Tuesday, September 11, 2012

Distance


When a relationship is struggling people may use the word distance to describe what is happing.  Even when the two are side by side, it can seem as if a great gulf is between them.  That kind of distance is a great tragedy, but it can be resolved.  Through patience, deliberate communication, forgiveness, and prayer those imagined distances can be traversed and relationship can be revived. 

There is a flip side to this dynamic, and just as the first is a great tragedy its converse is one of the greatest joys of life.  It is a fact that there are some people who are so precious to us that no physical distance can change how we feel toward them.  As I am fond of saying in sermons, the Lord blesses us with the gift of each other.  As we go about our daily tasks we do things that remind us of them.  A song, a restaurant, the echo of our friend in the voice of another, and a thousand other minutia can make our loved ones as present to us as if they were standing right beside us still.  As I sit here in Hutchinson Kansas I am aware of people I love in Wisconsin, South Carolina, Mississippi, and of course right here in my own town.  They are the people who have helped to make me who I am.  We do not live this life alone, but rather we only know ourselves as we know each other.  I can sit here physically alone, and yet not alone at all. 

It is comforting on this anniversary of a great tragedy for our country to remember that despite any distance, even the distance between life and death, that we are all connected in a holy bond.  We are gathered together spiritually into one body from which nothing in heaven or earth can separate us.  We may of course still feel alone at times.  We may miss those who have gone on before us.  But in Jesus all distance is temporary, and in that knowledge we give thanks for Him and for those we love who, for whatever reason, are not by our sides at the moment.  We are united in Christ.  More than any dogma or doctrine, this is the mark of who we are. 

 

By this all men will know that you are my disciples, if you love one another.

John 13:35
 
 
Pr. Phil

Thursday, September 6, 2012

The State Fair


The State Fair is at hand.  The State Fair is an event that for 10 days comes into our lives and our community with sights and sounds, tastes and smells.  What is your favorite place at the Fair?  I have those regular places I go.  I go to see the biggest pumpkin and watermelon and other exhibits in the Pride of Kansas Building.  I go to the Domestic Arts Building to see the beautiful quilts and handwork that are such works of art; the ladies of the congregations that I have served who love to quilt would be proud of me.  While in the Domestic Arts Building I also check out the cakes and other baked items, such creativity, and all I can say is that it is a good thing they are behind glass.  There are so many other things, new born animals, large fish and snakes, and all the rest.  I see lots of people I know.  I see members of my congregation, people I know from the community that our paths just don’t cross often enough, and I meet new people every year. 

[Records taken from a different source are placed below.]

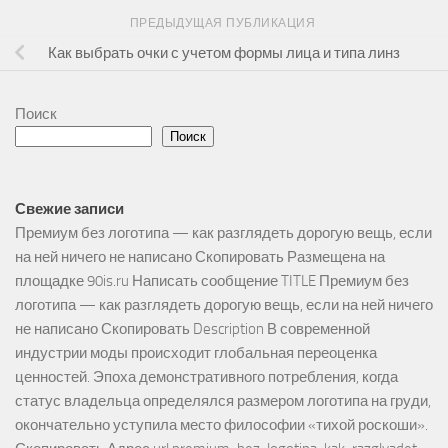
ПРЕДЫДУЩАЯ ПУБЛИКАЦИЯ
Как выбрать очки с учетом формы лица и типа линз
Поиск
Поиск
Свежие записи
Премиум без логотипа — как разглядеть дорогую вещь, если
на ней ничего не написано Скопировать Размещена на
площадке 90is.ru Написать сообщение TITLE Премиум без
логотипа — как разглядеть дорогую вещь, если на ней ничего
не написано Скопировать Description В современной
индустрии моды происходит глобальная переоценка
ценностей. Эпоха демонстративного потребления, когда
статус владельца определялся размером логотипа на груди,
окончательно уступила место философии «тихой роскоши».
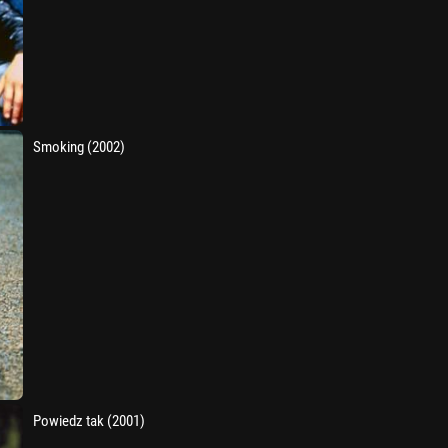
Smoking (2002)
Powiedz tak (2001)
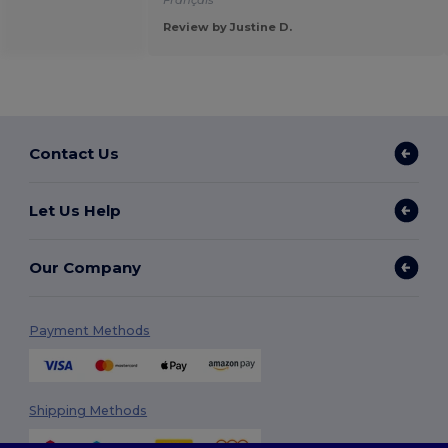
Français
Review by Justine D.
Contact Us
Let Us Help
Our Company
Payment Methods
Shipping Methods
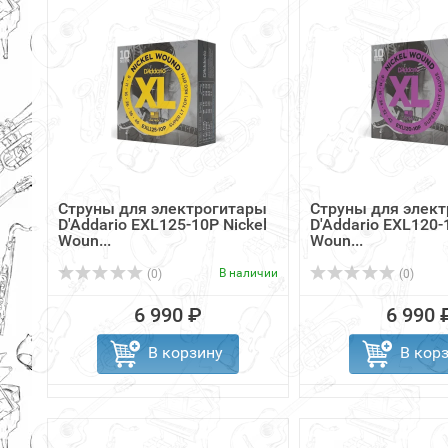
Струны для электрогитары
Струны для элек
D'Addario EXL125-10P Nickel
D'Addario EXL120-
Woun...
Woun...
В наличии
(0)
(0)
6 990 ₽
6 990 
В корзину
В кор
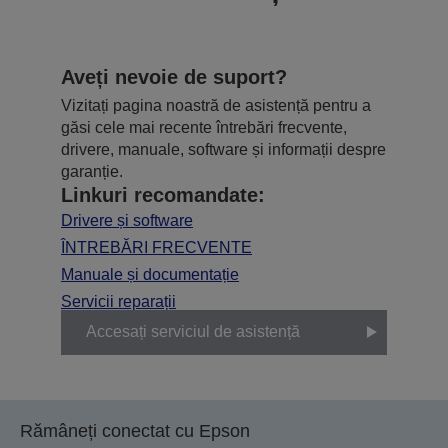
Aveți nevoie de suport?
Vizitați pagina noastră de asistență pentru a
găsi cele mai recente întrebări frecvente,
drivere, manuale, software și informații despre
garanție.
Linkuri recomandate:
Drivere și software
ÎNTREBĂRI FRECVENTE
Manuale și documentație
Servicii reparații
Accesați serviciul de asistență
Rămâneți conectat cu Epson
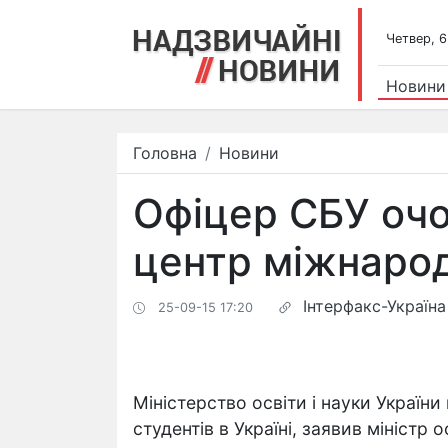
Четвер, 6
Новини
Головна
Новини
Офіцер СБУ очо
центр міжнарод
Інтерфакс-Україна
25-09-15 17:20
Міністерство освіти і науки України
студентів в Україні, заявив міністр о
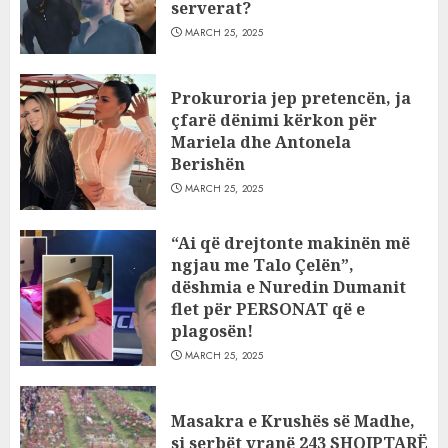
serverat?
MARCH 25, 2025
Prokuroria jep pretencën, ja
çfarë dënimi kërkon për
Mariela dhe Antonela
Berishën
MARCH 25, 2025
“Ai që drejtonte makinën më
ngjau me Talo Çelën”,
dëshmia e Nuredin Dumanit
flet për PERSONAT që e
plagosën!
MARCH 25, 2025
Masakra e Krushës së Madhe,
si serbët vranë 243 SHQIPTARË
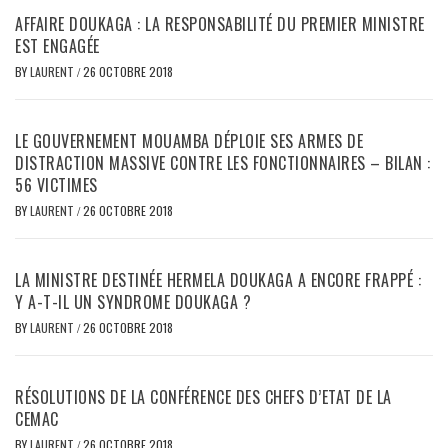
AFFAIRE DOUKAGA : LA RESPONSABILITÉ DU PREMIER MINISTRE
EST ENGAGÉE
BY
LAURENT
/
26 OCTOBRE 2018
LE GOUVERNEMENT MOUAMBA DÉPLOIE SES ARMES DE
DISTRACTION MASSIVE CONTRE LES FONCTIONNAIRES – BILAN :
56 VICTIMES
BY
LAURENT
/
26 OCTOBRE 2018
LA MINISTRE DESTINÉE HERMELA DOUKAGA A ENCORE FRAPPÉ :
Y A-T-IL UN SYNDROME DOUKAGA ?
BY
LAURENT
/
26 OCTOBRE 2018
RÉSOLUTIONS DE LA CONFÉRENCE DES CHEFS D’ETAT DE LA
CEMAC
BY
LAURENT
/
26 OCTOBRE 2018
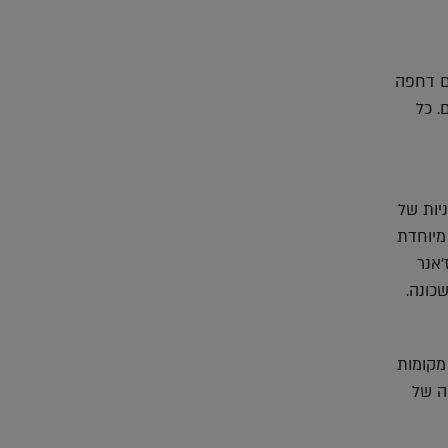
ם דחפה
. כל
יות של
מיוחדת
'אנר
כונה.
מקומות
ה של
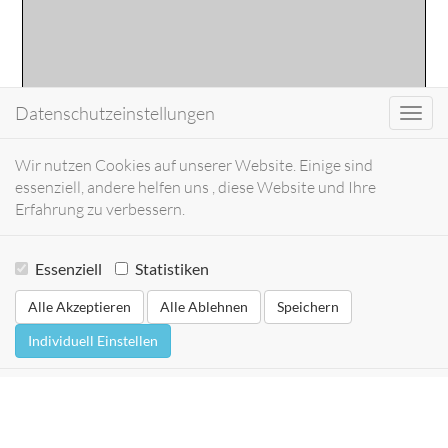
Datenschutzeinstellungen
Toggl
navig
Wir nutzen Cookies auf unserer Website. Einige sind
essenziell, andere helfen uns , diese Website und Ihre
Erfahrung zu verbessern.
Essenziell
Statistiken
Alle Akzeptieren
Alle Ablehnen
Speichern
Individuell Einstellen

I encounter God at the State Fair.  God is in the people that come, the gifted exhibitors who have been  blessed with wonderful talents, in those who care for and show animals and those who man exhibits inviting us to learn, understand, and grow.   God is in us, the residents of this community that welcome the State and beyond to our hometown.  And every evening that I am there I just like to sit there by where the train stops and the kids play in the water that squirts up from the sidewalks, and I like to breath deep and watch the people and listen and realize the God can even be at the Kansas State Fair.